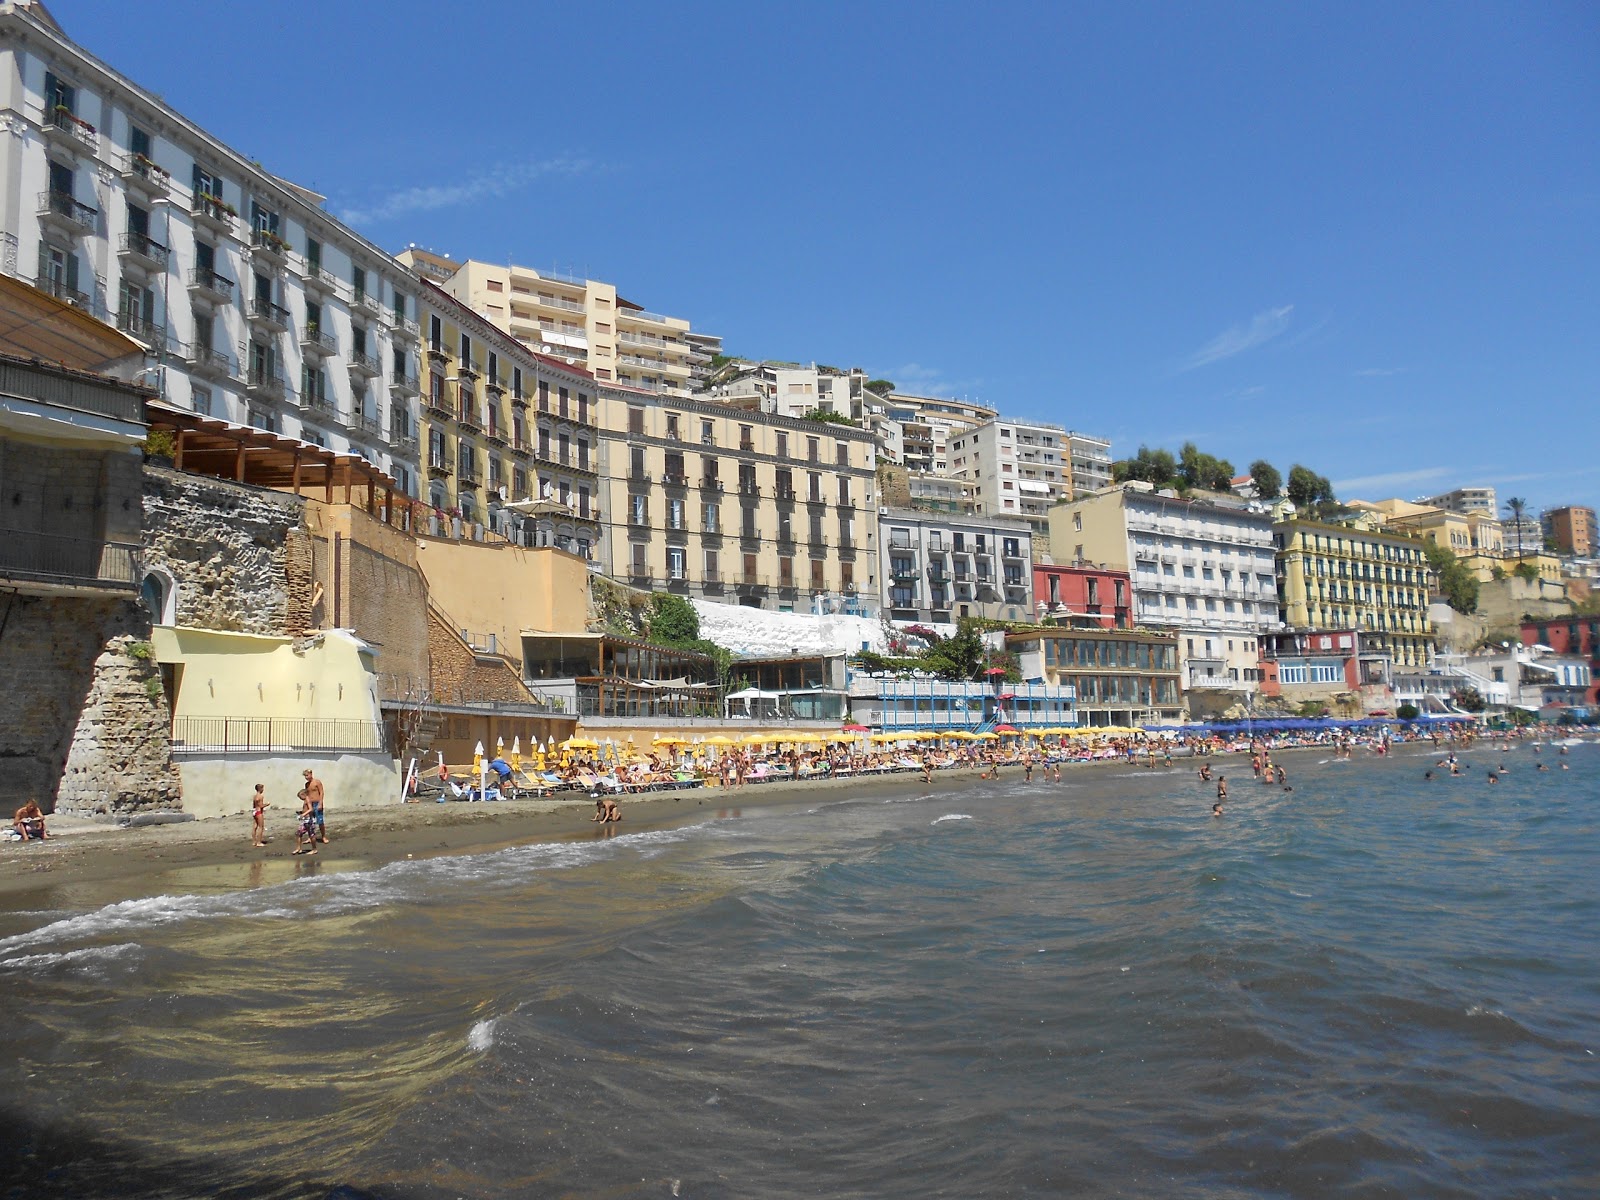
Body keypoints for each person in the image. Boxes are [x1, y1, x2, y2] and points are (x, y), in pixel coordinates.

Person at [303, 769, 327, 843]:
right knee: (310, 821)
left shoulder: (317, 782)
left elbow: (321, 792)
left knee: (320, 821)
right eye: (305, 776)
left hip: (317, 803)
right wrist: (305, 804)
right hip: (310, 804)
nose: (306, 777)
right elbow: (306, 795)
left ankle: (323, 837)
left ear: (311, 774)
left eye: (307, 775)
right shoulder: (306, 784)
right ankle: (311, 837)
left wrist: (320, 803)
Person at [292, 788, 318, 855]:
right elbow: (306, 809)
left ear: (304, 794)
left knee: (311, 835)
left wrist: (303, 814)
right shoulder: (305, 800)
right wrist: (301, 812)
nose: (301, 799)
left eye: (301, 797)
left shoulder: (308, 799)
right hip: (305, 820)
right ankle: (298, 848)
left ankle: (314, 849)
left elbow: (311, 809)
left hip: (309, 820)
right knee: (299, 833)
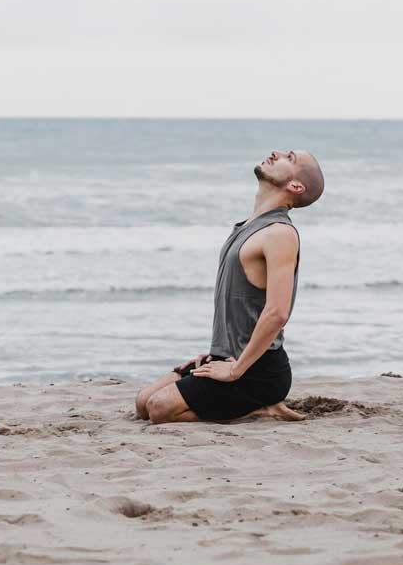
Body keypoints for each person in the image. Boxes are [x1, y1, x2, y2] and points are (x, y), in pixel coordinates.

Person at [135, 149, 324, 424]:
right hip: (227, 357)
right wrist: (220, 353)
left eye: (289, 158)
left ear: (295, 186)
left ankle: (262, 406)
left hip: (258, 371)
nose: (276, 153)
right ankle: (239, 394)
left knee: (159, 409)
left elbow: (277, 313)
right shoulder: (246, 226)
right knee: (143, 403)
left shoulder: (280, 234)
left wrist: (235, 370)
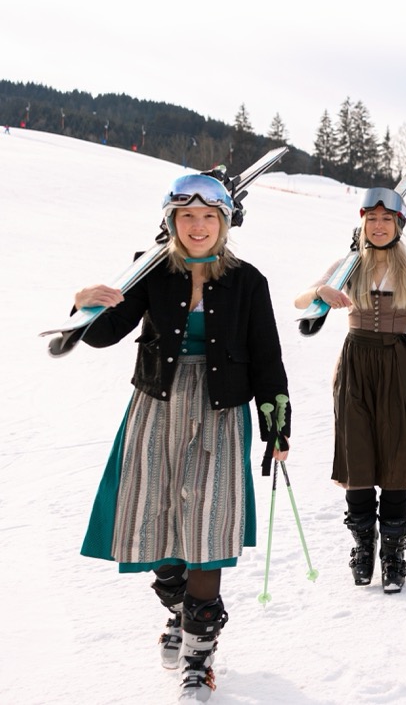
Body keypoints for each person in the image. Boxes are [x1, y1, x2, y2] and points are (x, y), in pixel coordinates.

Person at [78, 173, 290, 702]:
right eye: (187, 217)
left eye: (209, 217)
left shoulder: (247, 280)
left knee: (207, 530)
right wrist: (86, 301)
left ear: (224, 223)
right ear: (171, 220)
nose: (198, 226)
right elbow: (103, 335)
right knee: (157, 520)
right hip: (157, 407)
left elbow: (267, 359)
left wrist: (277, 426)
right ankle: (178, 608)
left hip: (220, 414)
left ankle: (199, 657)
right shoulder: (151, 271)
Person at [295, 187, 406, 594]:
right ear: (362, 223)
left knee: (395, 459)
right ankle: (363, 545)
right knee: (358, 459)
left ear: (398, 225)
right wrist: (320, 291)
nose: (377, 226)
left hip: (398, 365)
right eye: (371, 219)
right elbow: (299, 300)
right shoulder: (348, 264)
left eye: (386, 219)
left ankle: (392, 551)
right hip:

====

Starting with the line that contains "right ankle: (363, 545)", return each line through the last one of the data above, exactly as written and nothing more.

right ankle: (363, 545)
right knee: (358, 459)
left ear: (398, 225)
right wrist: (320, 291)
nose: (377, 226)
left hip: (398, 365)
right eye: (371, 219)
right elbow: (299, 300)
right shoulder: (348, 264)
left eye: (386, 219)
left ankle: (392, 551)
right hip:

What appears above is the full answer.